Leaders were unable to respond to the increasing lack of trust from their own people, with 2011 witnessing the fall of governments - including Greece, Italy, Spain, Slovenia, Slovakia, Denmark - and the rise of the “indignados” movement, which originated in the Puerta de Sol in Madrid.
Their marches went beyond Spain, hitting Brussels, Italy and influencing the "Occupy Wall Street" protests in New York. The Madrid protests reflected the rising level of frustration, despair and collective anger among the younger generation of Europeans over joblessness and political exclusion.
“It comes to the fundamental question of whether the sovereign crisis is part of a much larger crisis which affects all democracies,” Emmanouilidis said.
Meanwhile, the euro crisis has made the unthinkable become thinkable.
First, the euro-exit taboo has been broken. It’s the very foundations of the EU that are threatened and the effects of the crisis worsening and becoming unstoppable would be “enormous”, Emmanouilidis said.
But the one good sign arising from the crisis: awareness of how serious the EU crisis is.
One year ago, many of Europe's politicians were not aware of the potential implications of the crisis and still thought of it as being a peripheral one. That is no longer the case.
“Every great integration step in Europe came on the heels of a crisis. It's always been this way, and it could also be the solution today,” German Finance Minister Wolfgang Schäuble recently said in an interview with the weekly Der Spiegel.

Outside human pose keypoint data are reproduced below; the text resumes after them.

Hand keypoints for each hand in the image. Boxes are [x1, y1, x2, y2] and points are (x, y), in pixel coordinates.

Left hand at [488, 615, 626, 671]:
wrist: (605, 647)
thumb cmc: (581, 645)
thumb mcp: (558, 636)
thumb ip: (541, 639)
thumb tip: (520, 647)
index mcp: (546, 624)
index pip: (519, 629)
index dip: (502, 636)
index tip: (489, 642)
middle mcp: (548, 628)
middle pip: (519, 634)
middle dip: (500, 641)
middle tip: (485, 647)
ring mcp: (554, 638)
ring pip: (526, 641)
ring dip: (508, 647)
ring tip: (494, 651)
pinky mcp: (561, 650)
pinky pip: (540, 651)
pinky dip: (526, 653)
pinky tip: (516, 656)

Brussels political analyst Emmanouilidis says political leaders are recognising the need to act and to learn lessons. Leaders have taken steps stabilise the euro and strengthen economic governance. EU nations are cooperating at an economic level like never before.
"We are becoming more and more aware that mistakes have been committed and that you have to reassess things that have been done over the past 15-18 months and say: did we do any mistakes? Do we have to change anything?”

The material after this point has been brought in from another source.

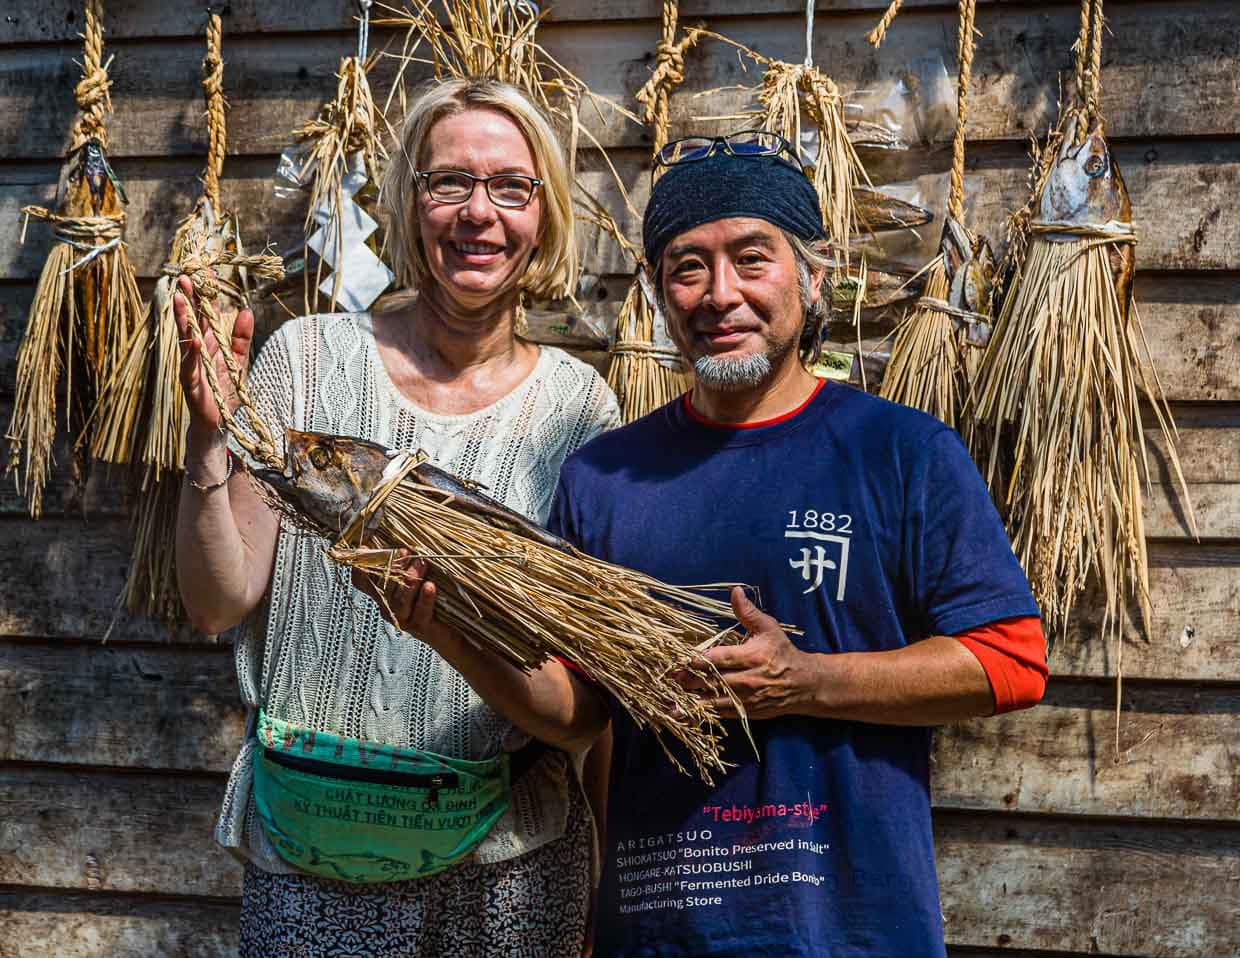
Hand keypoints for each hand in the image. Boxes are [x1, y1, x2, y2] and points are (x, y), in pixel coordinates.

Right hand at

“The year 2010 was bad and we then thought, 2011 must be better. Well, it wasn’t better. So what 2012 will bring we do not know. What we do know is that this will be a long and bumpy road, with ups and downs, positive developments and setbacks,” Emmanouilidis said.
All hope is not lost for 2011.
Herman Van Rompuy, the European Council president, wrote on Facebook: "We will look back at what we achieved … it will be perceived by future historians as laying the foundations that ensured the crisis never recurred”.
Van Rompuy said that 2011 might seem like an "annus horribilis", but it would prove to be "an annus mirabilis".